Los tablones se inclinaron un poco hacia abajo, y Talita se agarró desesperadamente. Oliveira silbó con todas sus fuerzas como para detener a Traveler, pero ya no había nadie en la ventana.

– Qué animal -dijo Oliveira-. No te muevas, no respires siquiera. Es una cuestión de vida o muerte, creeme.

– Me doy cuenta -dijo Talita, con un hilo de voz-. Siempre ha sido así.

– Y para colmo Gekrepten está subiendo la escalera. Lo que nos va a escorchar, madre mía.

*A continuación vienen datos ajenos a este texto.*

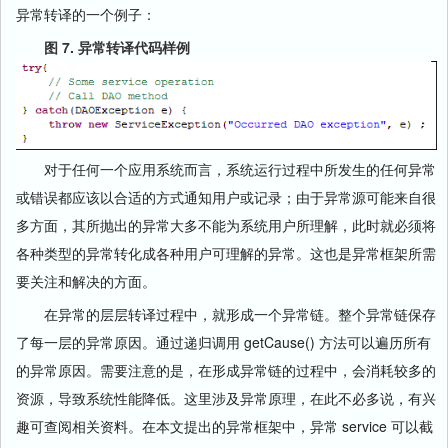
异常转译的一个例子：
图 7. 异常转译代码样例
对于任何一个应用系统而言，系统运行过程中所发生的任何异常
或错误都应该以合适的方式通知用户或记录；由于异常源可能来自很
多方面，其所抛出的异常大多不能为系统用户所理解，此时就必须将
各种类型的异常转化成各种用户可理解的异常。这也是异常框架所需
要关注和解决的方面。
在异常的层层转译过程中，就形成一个异常链。整个异常链保存
了每一层的异常原因。通过递归调用 getCause() 方法可以遍历所有
的异常原因。需要注意的是，在形成异常链的过程中，会消耗较多的
资源，导致系统性能降低。这里涉及异常原理，在此不必多说，有兴
趣可查阅相关资料。在本文提出的异常框架中，异常 service 可以截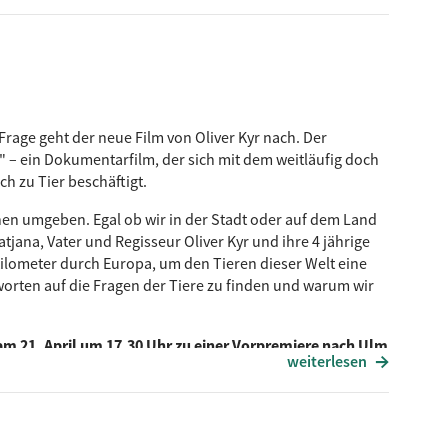
rage geht der neue Film von Oliver Kyr nach. Der
" – ein Dokumentarfilm, der sich mit dem weitläufig doch
ch zu Tier beschäftigt.
ihnen umgeben. Egal ob wir in der Stadt oder auf dem Land
atjana, Vater und Regisseur Oliver Kyr und ihre 4 jährige
Kilometer durch Europa, um den Tieren dieser Welt eine
orten auf die Fragen der Tiere zu finden und warum wir
m 21. April um 17.30 Uhr zu einer Vorpremiere nach Ulm
weiterlesen
tet die Dokumentation regulär im Kino.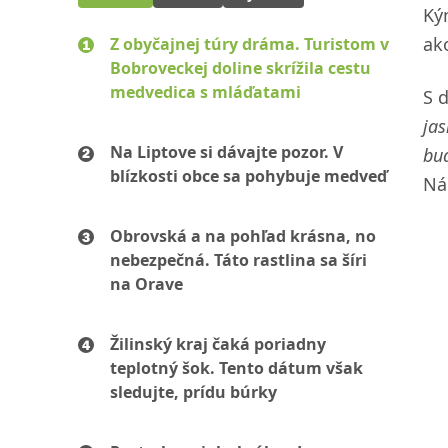
Ký
ak
Z obyčajnej túry dráma. Turistom v
Bobroveckej doline skrížila cestu
medvedica s mláďatami
S 
jas
Na Liptove si dávajte pozor. V
bu
blízkosti obce sa pohybuje medveď
Ná
Obrovská a na pohľad krásna, no
nebezpečná. Táto rastlina sa šíri
na Orave
Žilinský kraj čaká poriadny
teplotný šok. Tento dátum však
sledujte, prídu búrky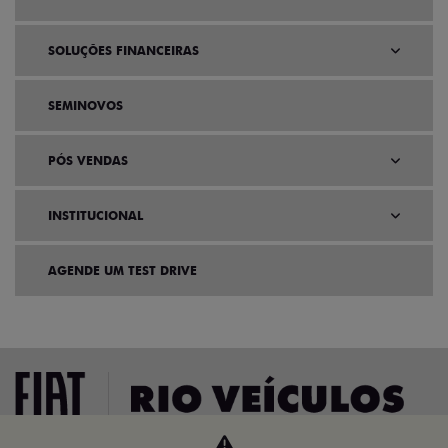
SOLUÇÕES FINANCEIRAS
SEMINOVOS
PÓS VENDAS
INSTITUCIONAL
AGENDE UM TEST DRIVE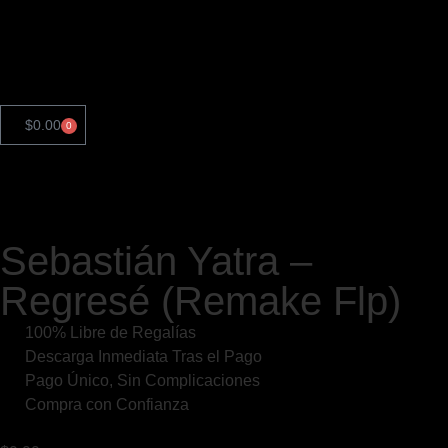
$
0.00
0
Sebastián Yatra –
Regresé (Remake Flp)
100% Libre de Regalías
Descarga Inmediata Tras el Pago
Pago Único, Sin Complicaciones
Compra con Confianza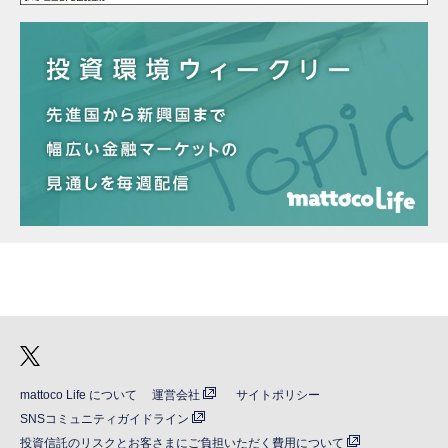
mattoco Life について
運営会社
サイトポリシー
SNSコミュニティガイドライン
投資信託のリスクとお客さまにご負担いただく費用について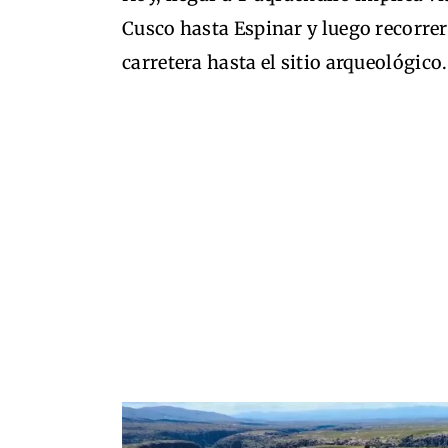
Cusco hasta Espinar y luego recorr
carretera hasta el sitio arqueológico.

No te muevas.

– No me muevo -dijo Talita-. Pero parecería que…

– Sí, pero apenas -dijo Oliveira-. Vos no te movás, es lo único que se puede hacer.

«Ya me han juzgado», pensó Talita. «Ahora no tengo más que caerme y ellos seguirán con el circo, con la vida.»

– ¿Por qué llorás? -dijo Oliveira, interesado.

– Yo no lloro -dijo Talita-. Estoy sudando, solamente.

– Mirá -dijo Oliveira resentido-, yo seré muy bruto pero nunca me ha ocurrido confundir las lágrimas con la transpiración. Es completamente distinto.

– Yo no lloro -dijo Talita-. Casi nunca lloro, te juro. Lloran las gentes como Gekrepten, que está subiendo por la escalera llena de paquetes. Yo soy como el ave cisne, que canta cuando se muere -dijo Talita-. Estaba en un disco de Gardel.